直後、廊下の光がまぶしく感じた。なんで兄さんは部屋を薄暗くしてしまうのだろう。ぼく自身の部屋へ移動する間、ぼくは兄さんが語った思想――もとい、どこかの誰かの思想について考えてみた。
『人類にやらなければいけないことなんて本当はどこにも残ってない。それなら人類は、今更何をやればよいのか?』やらなければいけないことには、昔に思いを馳せることも含まれるのだろうか。家畜少女実習。昔の倫理観を学ぶためのもの。今は関係のない昔のことを『知る』ことは、世界にとってそんなにも重要なのだろうか。やることのなくなった今の時代は、ぼくにはまるで未来が見えない。もはや過去を『知る』ことしか人類のやることが残っていないなら、娯楽だけで生活していけということだろうか。

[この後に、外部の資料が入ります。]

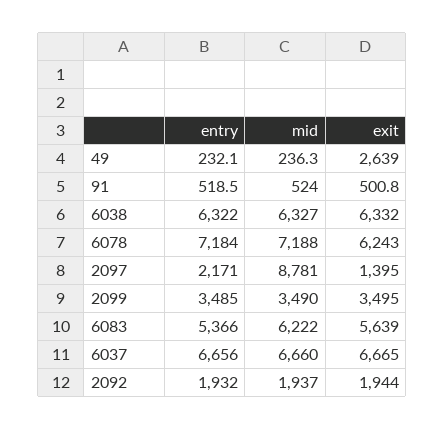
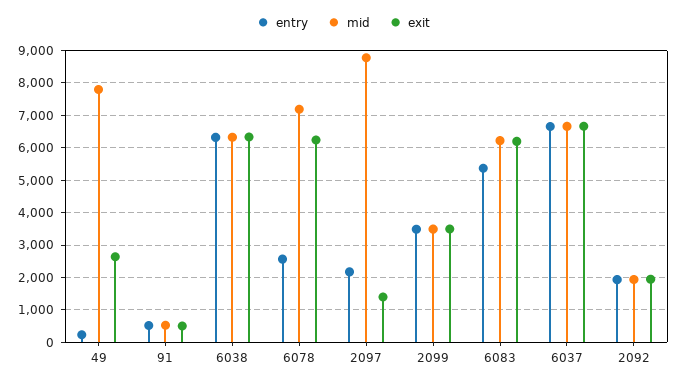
  {
    "entry": {
      "49": 232.1,
      "91": 518.5,
      "6038": 6322,
-     "6078": 7184,
+     "6078": 2600,
      "2097": 2171,
      "2099": 3485,
      "6083": 5366,
      "6037": 6656,
      "2092": 1932
    },
    "mid": {
-     "49": 236.3,
+     "49": 7800,
      "91": 524,
      "6038": 6327,
      "6078": 7188,
      "2097": 8781,
      "2099": 3490,
      "6083": 6222,
      "6037": 6660,
      "2092": 1937
    },
    "exit": {
      "49": 2639,
      "91": 500.8,
      "6038": 6332,
      "6078": 6243,
      "2097": 1395,
      "2099": 3495,
-     "6083": 5639,
+     "6083": 6200,
      "6037": 6665,
      "2092": 1944
    }
  }

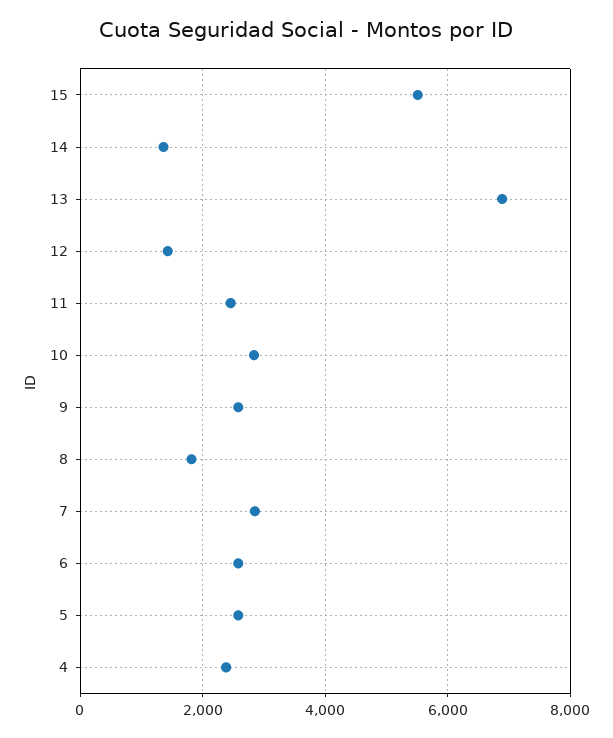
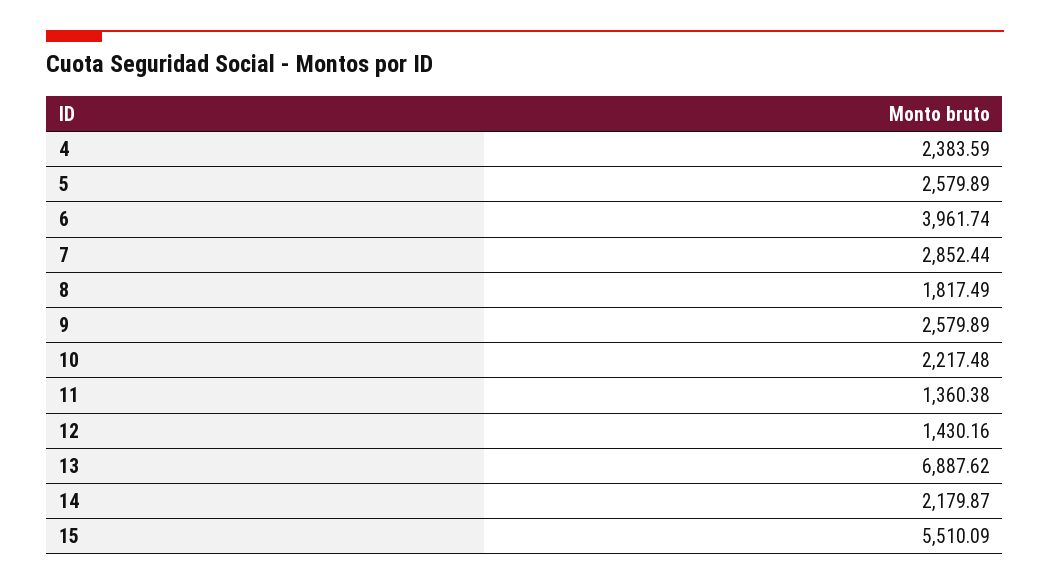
  {
    "15": 5510.09,
-   "14": 1400,
+   "14": 2179.87,
    "13": 6887.62,
    "12": 1430.16,
-   "11": 2400,
+   "11": 1360.38,
-   "10": 2800,
+   "10": 2217.48,
    "9": 2579.89,
    "8": 1817.49,
    "7": 2852.44,
-   "6": 2600,
+   "6": 3961.74,
    "5": 2579.89,
    "4": 2383.59
  }

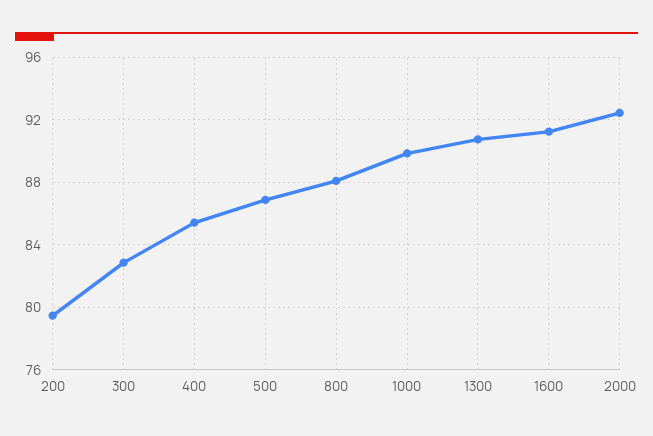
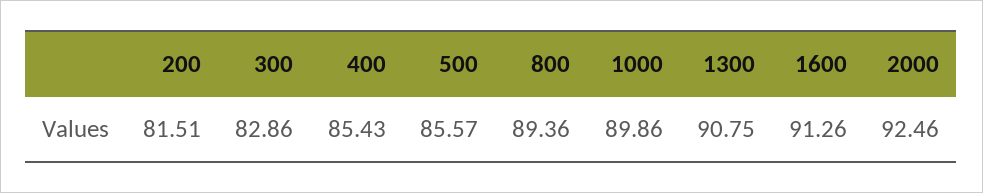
  {
-   "200": 79.5,
+   "200": 81.51,
    "300": 82.86,
    "400": 85.43,
-   "500": 87,
+   "500": 85.57,
-   "800": 88,
+   "800": 89.36,
    "1000": 89.86,
    "1300": 90.75,
    "1600": 91.26,
    "2000": 92.46
  }

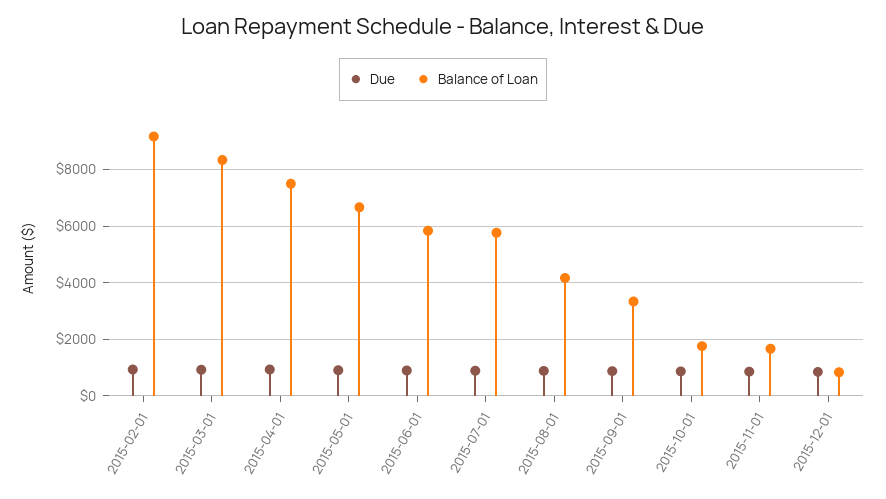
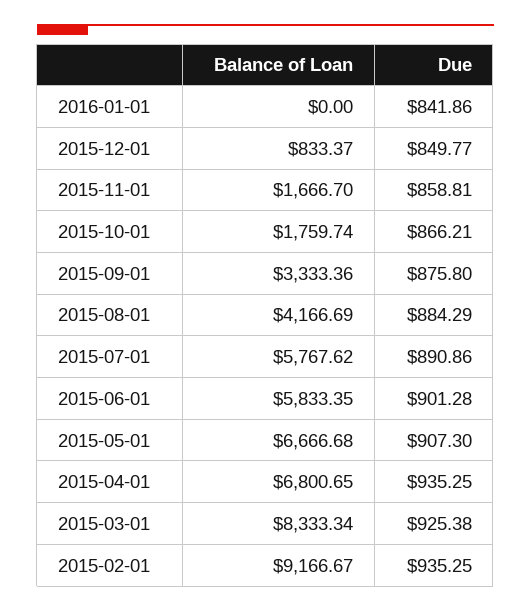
  {
    "Due": {
      "2015-02-01": 935.25,
      "2015-03-01": 925.38,
      "2015-04-01": 935.25,
      "2015-05-01": 907.3,
      "2015-06-01": 901.28,
      "2015-07-01": 890.86,
      "2015-08-01": 884.29,
      "2015-09-01": 875.8,
      "2015-10-01": 866.21,
      "2015-11-01": 858.81,
-     "2015-12-01": 849.77
+     "2015-12-01": 849.77,
+     "2016-01-01": 841.86
    },
    "Balance of Loan": {
      "2015-02-01": 9166.67,
      "2015-03-01": 8333.34,
-     "2015-04-01": 7500,
+     "2015-04-01": 6800.65,
      "2015-05-01": 6666.68,
      "2015-06-01": 5833.35,
      "2015-07-01": 5767.62,
      "2015-08-01": 4166.69,
      "2015-09-01": 3333.36,
      "2015-10-01": 1759.74,
      "2015-11-01": 1666.7,
-     "2015-12-01": 833.37
+     "2015-12-01": 833.37,
+     "2016-01-01": 0
    }
  }

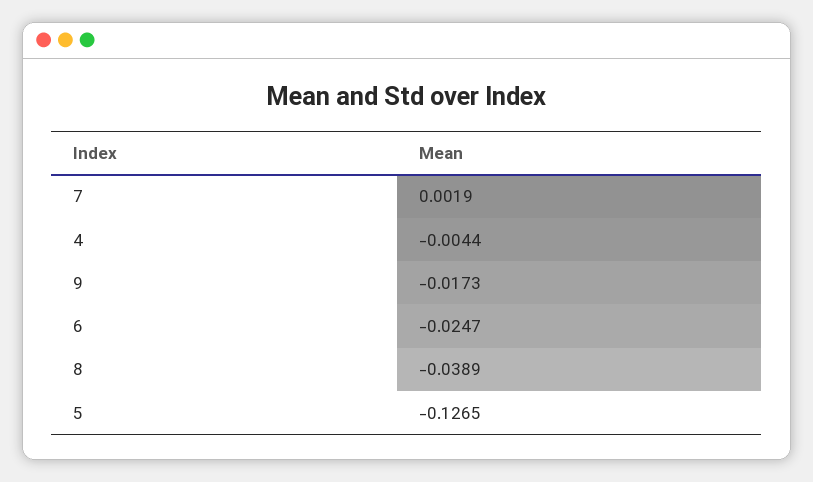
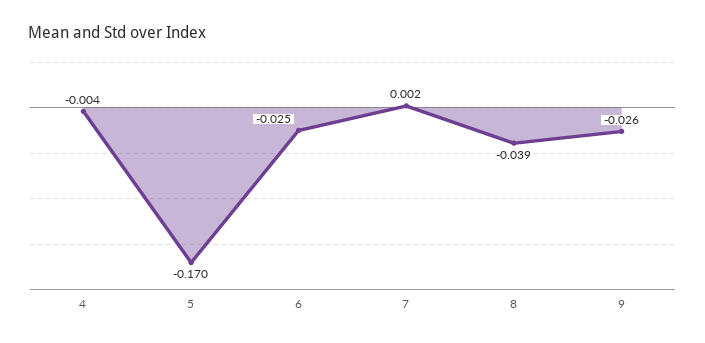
  {
    "7": 0.0019,
    "4": -0.0044,
-   "9": -0.0173,
+   "9": -0.026,
    "6": -0.0247,
    "8": -0.0389,
-   "5": -0.1265
+   "5": -0.17
  }

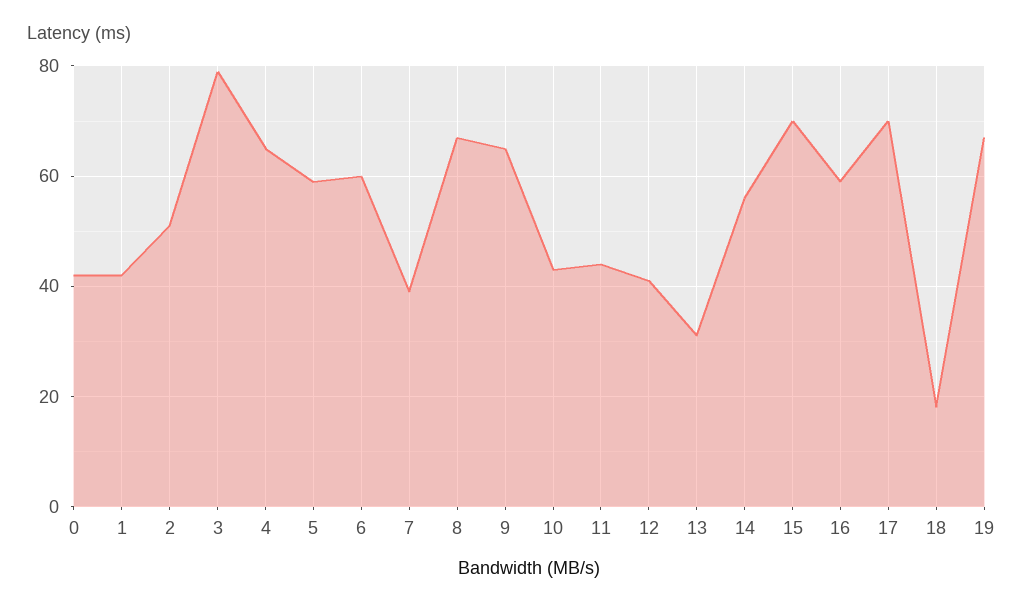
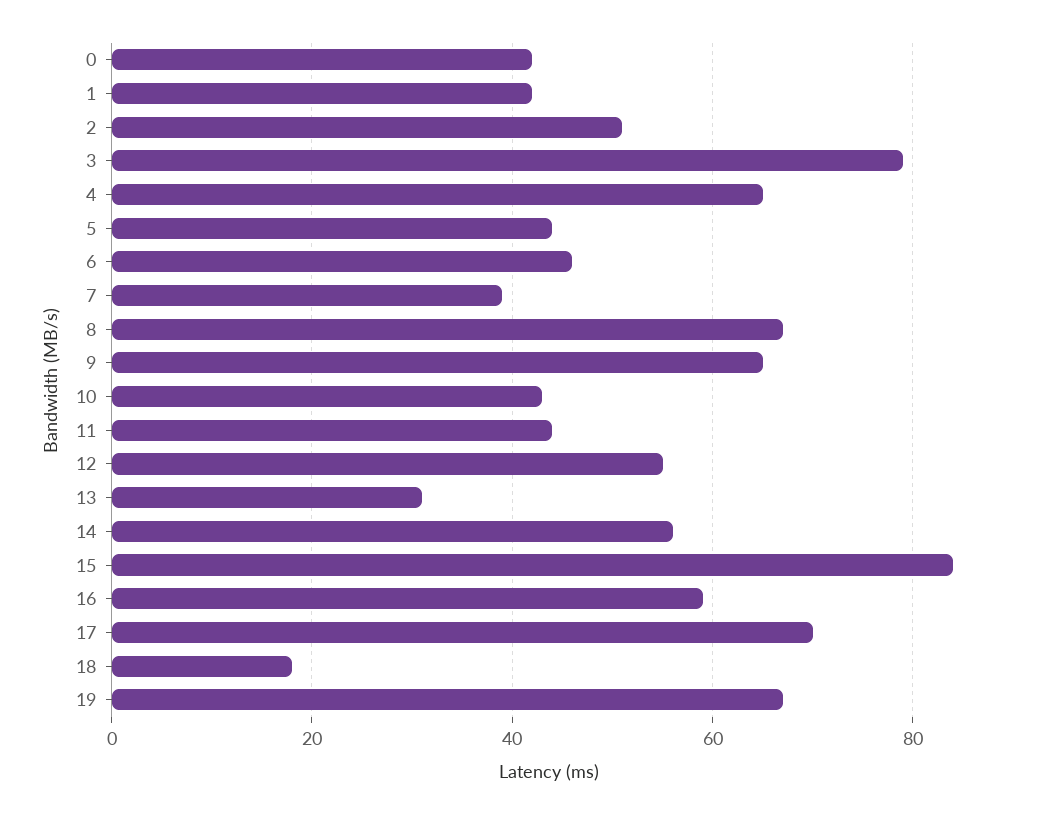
  {
    "0": 40,
    "1": 40,
    "2": 50,
    "3": 80,
    "4": 65,
-   "5": 60,
+   "5": 45,
-   "6": 60,
+   "6": 45,
    "7": 40,
    "8": 65,
    "9": 65,
    "10": 45,
    "11": 45,
-   "12": 40,
+   "12": 55,
    "13": 30,
    "14": 55,
-   "15": 70,
+   "15": 85,
    "16": 60,
    "17": 70,
    "18": 20,
    "19": 65
  }

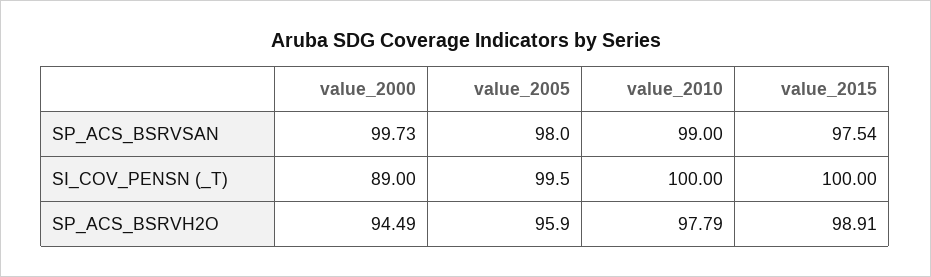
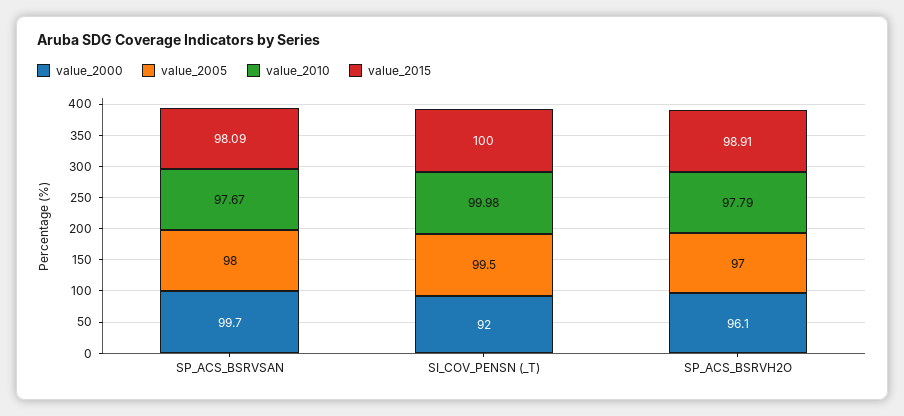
  {
    "value_2000": {
      "SP_ACS_BSRVSAN": 99.73,
-     "SI_COV_PENSN (_T)": 89,
+     "SI_COV_PENSN (_T)": 92,
-     "SP_ACS_BSRVH2O": 94.49
+     "SP_ACS_BSRVH2O": 96.1
    },
    "value_2005": {
      "SP_ACS_BSRVSAN": 98,
      "SI_COV_PENSN (_T)": 99.5,
-     "SP_ACS_BSRVH2O": 95.9
+     "SP_ACS_BSRVH2O": 97
    },
    "value_2010": {
-     "SP_ACS_BSRVSAN": 99,
+     "SP_ACS_BSRVSAN": 97.67,
-     "SI_COV_PENSN (_T)": 100,
+     "SI_COV_PENSN (_T)": 99.98,
      "SP_ACS_BSRVH2O": 97.79
    },
    "value_2015": {
-     "SP_ACS_BSRVSAN": 97.54,
+     "SP_ACS_BSRVSAN": 98.09,
      "SI_COV_PENSN (_T)": 100,
      "SP_ACS_BSRVH2O": 98.91
    }
  }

ベッドにごろりと横になった。枕に埋まりながら、そっと呟く。
「『知る』ことは人間にとって最大の娯楽だ。それ以外の何ものでもないし、それ以上にはなりえない」 教科書に書かれている文章などではない。ただの、ぼく個人の考えである。もしかすると兄さんのように、何処かで見た他人の意見を自分のものにしているだけかもしれないが。
目を閉じて、『脳』に接続する。ぼくの知らないものにあふれている世界が顔を出す。
そしてぼくは今日も娯楽を始める。それ以上のことはやりたくない。情報を眺めていくだけで、ぼくはそれらについて何も思わない。自分の力で何も考えなくて済むことがあまりにも楽すぎて、ついつい甘えてしまう。創造とは程遠い、けれどこれが僕の精一杯だ。